* _Exercise prompt_
Please indicate the number of lines in the listing below that include the string "website"; add nothing else.
--- START ---
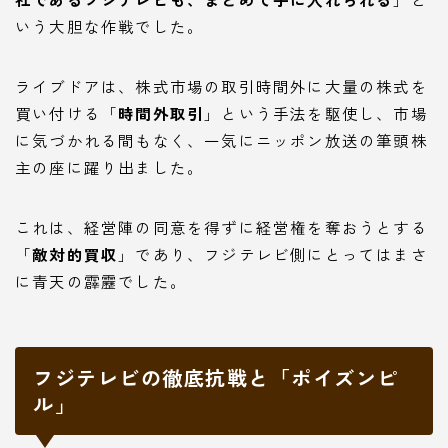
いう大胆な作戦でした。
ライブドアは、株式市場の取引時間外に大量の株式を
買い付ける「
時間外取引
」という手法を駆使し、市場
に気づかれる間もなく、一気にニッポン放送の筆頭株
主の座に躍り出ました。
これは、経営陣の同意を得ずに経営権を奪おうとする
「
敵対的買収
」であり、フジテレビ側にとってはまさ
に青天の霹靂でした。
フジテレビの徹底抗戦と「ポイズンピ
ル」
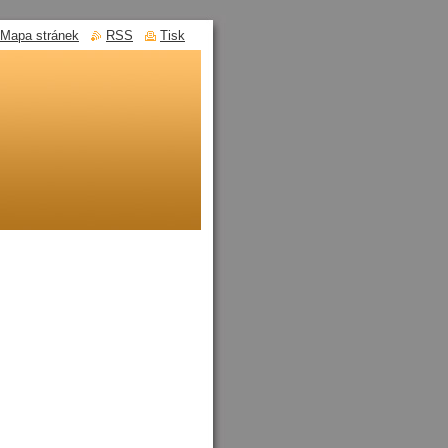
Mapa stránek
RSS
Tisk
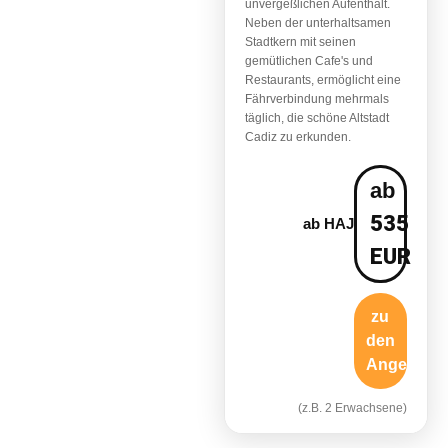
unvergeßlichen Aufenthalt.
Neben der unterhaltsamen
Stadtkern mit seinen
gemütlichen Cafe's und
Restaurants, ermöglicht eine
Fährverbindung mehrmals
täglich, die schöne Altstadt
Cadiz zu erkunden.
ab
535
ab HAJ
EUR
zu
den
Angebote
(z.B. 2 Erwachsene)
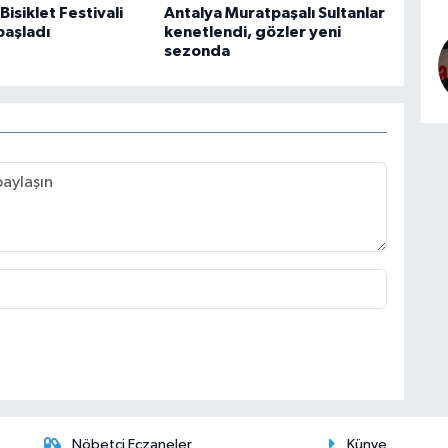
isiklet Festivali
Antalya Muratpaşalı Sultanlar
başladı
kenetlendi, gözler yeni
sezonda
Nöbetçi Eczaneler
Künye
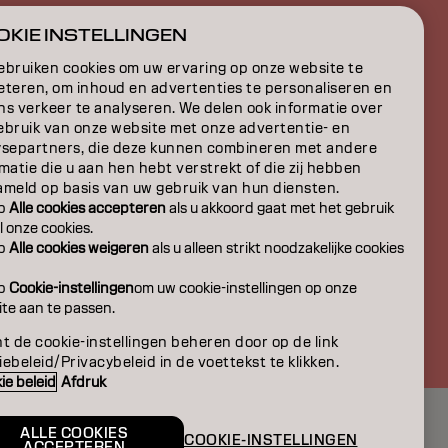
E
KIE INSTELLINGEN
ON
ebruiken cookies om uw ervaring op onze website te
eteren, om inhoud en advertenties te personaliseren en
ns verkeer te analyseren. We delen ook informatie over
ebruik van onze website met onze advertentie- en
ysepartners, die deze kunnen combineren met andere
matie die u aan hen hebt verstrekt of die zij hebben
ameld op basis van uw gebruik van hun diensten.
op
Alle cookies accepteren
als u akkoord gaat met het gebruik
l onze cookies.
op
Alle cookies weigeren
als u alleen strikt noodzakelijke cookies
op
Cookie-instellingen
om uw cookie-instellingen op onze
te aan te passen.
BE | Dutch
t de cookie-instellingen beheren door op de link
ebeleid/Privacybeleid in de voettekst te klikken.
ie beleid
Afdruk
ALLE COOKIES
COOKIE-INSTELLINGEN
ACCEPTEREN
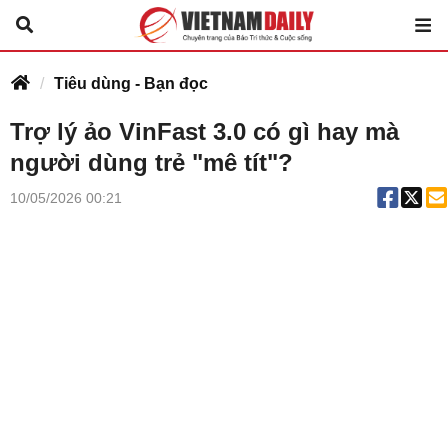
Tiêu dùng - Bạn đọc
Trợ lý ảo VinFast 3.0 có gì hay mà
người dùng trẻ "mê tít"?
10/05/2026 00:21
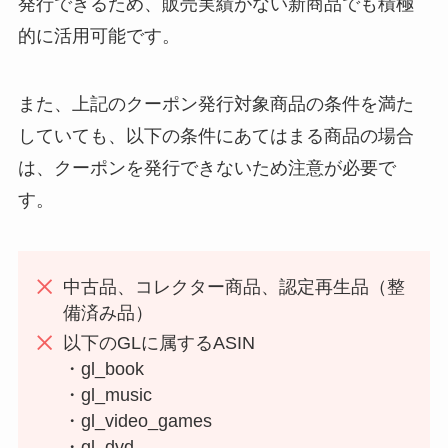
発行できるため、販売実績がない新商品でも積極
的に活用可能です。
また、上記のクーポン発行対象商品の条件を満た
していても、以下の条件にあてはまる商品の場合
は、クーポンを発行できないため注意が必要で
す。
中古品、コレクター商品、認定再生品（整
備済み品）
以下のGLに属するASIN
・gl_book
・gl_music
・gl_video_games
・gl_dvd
--- END ---
* _Problem solution_
2